Why does this zoning exist? Because existing homeowners have created it and vote to maintain it.

A homeowner who bought a house in a single-family neighborhood benefits from restricted supply: fewer competing homes, maintained demand, rising values. Changing the zoning to allow multi-family housing threatens neighborhood character (their preference) and potentially their property values (their financial interest).

Local zoning decisions are made by city councils, planning boards, and zoning boards whose meetings are attended disproportionately by homeowners with direct financial stakes in maintaining restrictions. Renters and future residents (who don't yet live there) have no vote and limited voice.

The Political Alignment Problem

Housing supply reform is unusual in American politics: it genuinely crosses party lines in inconvenient ways.

Liberal cities like San Francisco and New York have some of the most exclusionary zoning in the country. Their progressive city councils respond to neighborhood associations dominated by wealthy homeowners who vote reliably and show up to planning meetings.

Conservative suburbs have their own restrictive zoning, often motivated by concerns about property values and demographic change.

The housing reform movement ("YIMBY" — Yes In My Backyard) has attracted both progressive housing advocates and libertarian free-market economists, creating an ideologically odd coalition.

Some progress: California has passed laws legalizing duplexes on all single-family lots and limiting local restrictions on apartment construction near transit. Montana, Oregon, and several other states have enacted similar preemption laws. Early data shows permitting increasing in these states.

Whether this reform movement can overcome the political power of existing homeowners — who are the most reliable voters in local elections — is the central question. The economics are clear. The politics are hard.

FAQ

Why is housing so expensive?

Housing is expensive primarily because not enough homes are being built where people want to live. The US has been underbuilding housing for decades, particularly in high-demand metro areas. Local zoning laws in most US cities restrict multi-family housing, require large lot sizes, mandate minimum parking, and limit density in ways that prevent the supply growth needed to meet demand. When supply can't keep up with demand, prices rise.

Why can't young people afford homes in 2026?

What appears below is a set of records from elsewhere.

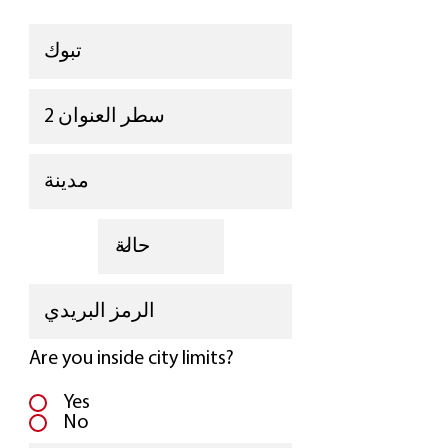
Are you inside city limits?
Yes
No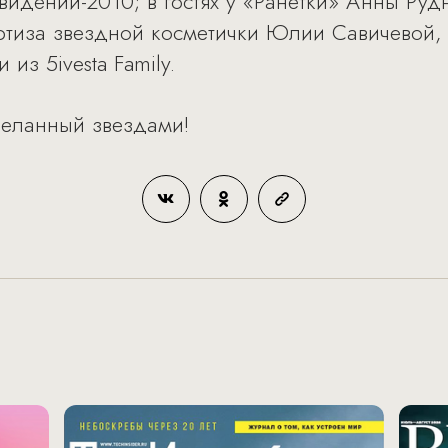
видении-2010; в гостях у «Ранетки» Анны Руд
ртиза звездной косметички Юлии Савичевой,
из 5ivesta Family.
деланный звездами!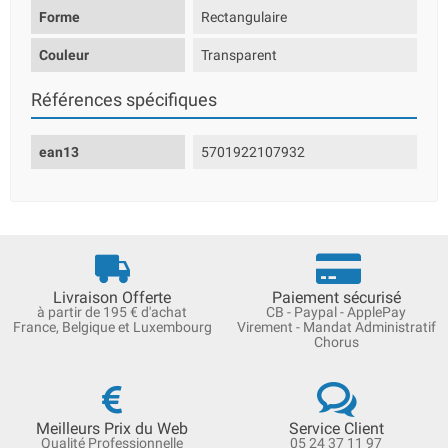
Forme
Rectangulaire
Couleur
Transparent
Références spécifiques
ean13
5701922107932
Livraison Offerte
Paiement sécurisé
à partir de 195 € d'achat
CB - Paypal - ApplePay
France, Belgique et Luxembourg
Virement - Mandat Administratif
Chorus
Meilleurs Prix du Web
Service Client
Qualité Professionnelle
05 24 37 11 97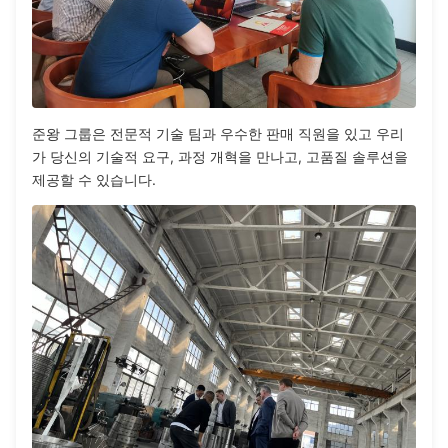
준왕 그룹은 전문적 기술 팀과 우수한 판매 직원을 있고 우리
가 당신의 기술적 요구, 과정 개혁을 만나고, 고품질 솔루션을
제공할 수 있습니다.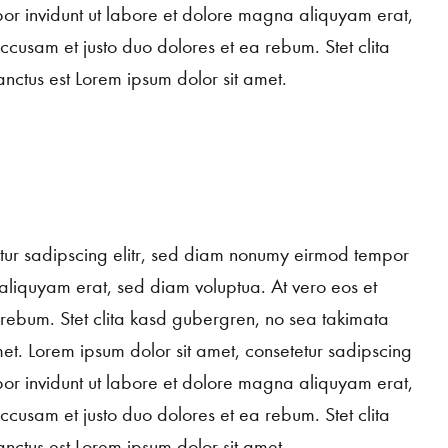
or invidunt ut labore et dolore magna aliquyam erat,
ccusam et justo duo dolores et ea rebum. Stet clita
nctus est Lorem ipsum dolor sit amet.
etur sadipscing elitr, sed diam nonumy eirmod tempor
aliquyam erat, sed diam voluptua. At vero eos et
 rebum. Stet clita kasd gubergren, no sea takimata
met. Lorem ipsum dolor sit amet, consetetur sadipscing
or invidunt ut labore et dolore magna aliquyam erat,
ccusam et justo duo dolores et ea rebum. Stet clita
nctus est Lorem ipsum dolor sit amet.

Multiple compounding factors: home prices have risen dramatically relative to incomes (the median home costs about 7-8x median household income in many markets, up from about 4x in the 1980s); mortgage rates rose sharply from 3% to 7%+ after 2022, dramatically increasing monthly payments; student debt burdens delay savings accumulation; rents in many cities consume 40-50% of young workers' incomes, preventing down payment savings. The median first-time homebuyer age has reached 40, compared to late 20s historically.

Are corporations buying up all the homes?

Corporate and institutional ownership of single-family homes is real and has grown. Investment firms own an estimated 3-5% of all single-family homes — higher percentages in specific Sun Belt markets. This is worth scrutiny and regulation. But it is not the primary cause of the housing crisis. The fundamental driver is insufficient supply relative to demand. Banning corporate home ownership entirely would not produce enough price relief to make housing affordable without addressing the underlying supply shortage.

What would actually fix the housing crisis?

Building more housing. Specifically: reforming exclusionary zoning laws to allow multi-family and higher-density housing in high-demand areas, streamlining permitting processes that currently take years for large projects, using federal incentives to push localities toward housing-friendly zoning, and expanding public and subsidized housing construction. Some states (California, Montana, Oregon) have preempted local zoning to allow more density. Early evidence shows increased permitting in those states.